Arguably no penalty had a greater effect on the outcome than safety Sergio Brown's costly pass interference penalty in the end zone with 10:39 remaining in the fourth quarter. The Patriots led 24-17 and Bills quarterback Ryan Fitzpatrick gift-wrapped a floating interception in the end zone to safety Josh Barrett.
It was the type of play that one expects to see in Pop Warner, not the NFL -- throw it up there and pray -- but Brown was flagged in the back of the end zone for impeding the path of receiver David Nelson. Instead of the Patriots getting the ball at their own 20, the Bills kept it ... and had it advanced to the goal line no less. They scored on the next play to tie it at 24, before going ahead on the on a tipped-ball interception returned for a touchdown on the Patriots' next offensive play.
This was a case where the Patriots' inexperience at safety showed up big, just like when Barrett whiffed on running back Fred Jackson on the game-winning drive, springing Jackson for a 38-yard gain to the half-yard line.
That's just overall bad defensive football, and Brown and Barrett -- who went wire to wire while attempting to fill the void created by Patrick Chung's injury -- weren't alone. That was 2010 Pro Bowler Devin McCourty getting beat for 29 yards down the right side on the first play of the Bills' game-winning final march. Meanwhile, the front six in the nickel package did little to help out the five defensive backs behind them.
It's a bit of a tired story by now.
"We knew we were going to be able to drop back and have time to throw the football," explained Nelson, the Bills receiver who was part of an attack that totaled 369 passing yards. "They pride themselves on dropping back, making you make errors as far as penalties, dropping balls [and]making bad decisions on routes. They make you beat yourself, so they're not going to sit there and blitz you."
Meanwhile, when it comes to the pass-heavy offense, we're getting to the point where calling veteran receiver Chad Ochocinco a disappointment is close to being in-bounds. His fourth-quarter drop of a would-be touchdown was one of the lowlights of the day (costing the Patriots valuable time). He was also the intended receiver for one of Brady's interceptions, with cornerback Leodis McKelvin undercutting him on a route across the middle. It's only been three games, but this Brady-Ochocinco connection is taking longer than expected to come to life.
Still, if there is a silver lining for the Patriots, it's that this is only one game, and it's early in the season. Players hardly seemed panicked.

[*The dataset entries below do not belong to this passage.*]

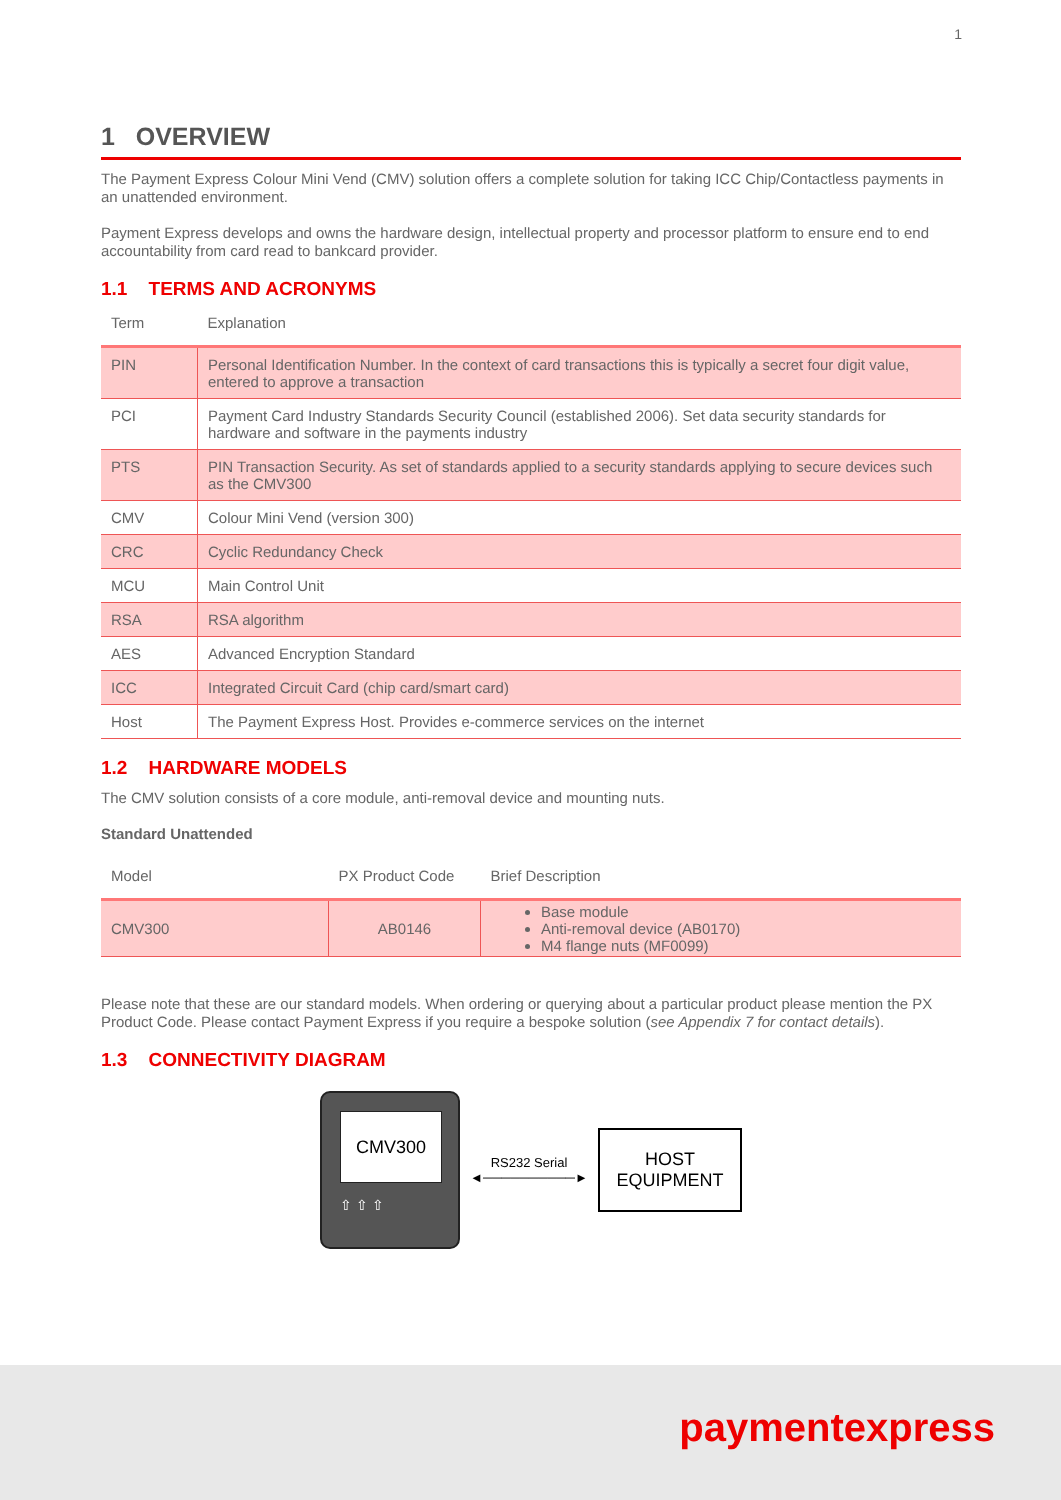1
1 OVERVIEW
The Payment Express Colour Mini Vend (CMV) solution offers a complete solution for taking ICC Chip/Contactless payments in an unattended environment.
Payment Express develops and owns the hardware design, intellectual property and processor platform to ensure end to end accountability from card read to bankcard provider.
1.1 TERMS AND ACRONYMS
| Term | Explanation |
| --- | --- |
| PIN | Personal Identification Number. In the context of card transactions this is typically a secret four digit value, entered to approve a transaction |
| PCI | Payment Card Industry Standards Security Council (established 2006). Set data security standards for hardware and software in the payments industry |
| PTS | PIN Transaction Security. As set of standards applied to a security standards applying to secure devices such as the CMV300 |
| CMV | Colour Mini Vend (version 300) |
| CRC | Cyclic Redundancy Check |
| MCU | Main Control Unit |
| RSA | RSA algorithm |
| AES | Advanced Encryption Standard |
| ICC | Integrated Circuit Card (chip card/smart card) |
| Host | The Payment Express Host. Provides e-commerce services on the internet |
1.2 HARDWARE MODELS
The CMV solution consists of a core module, anti-removal device and mounting nuts.
Standard Unattended
| Model | PX Product Code | Brief Description |
| --- | --- | --- |
| CMV300 | AB0146 | Base module Anti-removal device (AB0170) M4 flange nuts (MF0099) |
Please note that these are our standard models. When ordering or querying about a particular product please mention the PX Product Code. Please contact Payment Express if you require a bespoke solution (see Appendix 7 for contact details).
1.3 CONNECTIVITY DIAGRAM
CMV300
⇧ ⇧ ⇧
RS232 Serial
◄──────────►
HOST
EQUIPMENT
paymentexpress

"It's a long football season and we're not going anywhere," Brady said. "We'll be back and we'll be fighting next week. Hopefully we'll learn from it, move on, make a few less mistakes next week, and try to go win a game in Oakland."
It wouldn't be surprising if they do.
But until they prove they are more than a Brady-led machine, and come up with some answers on defense, questions will remain about this Patriots team.
Mike Reiss covers the Patriots for ESPNBoston.com.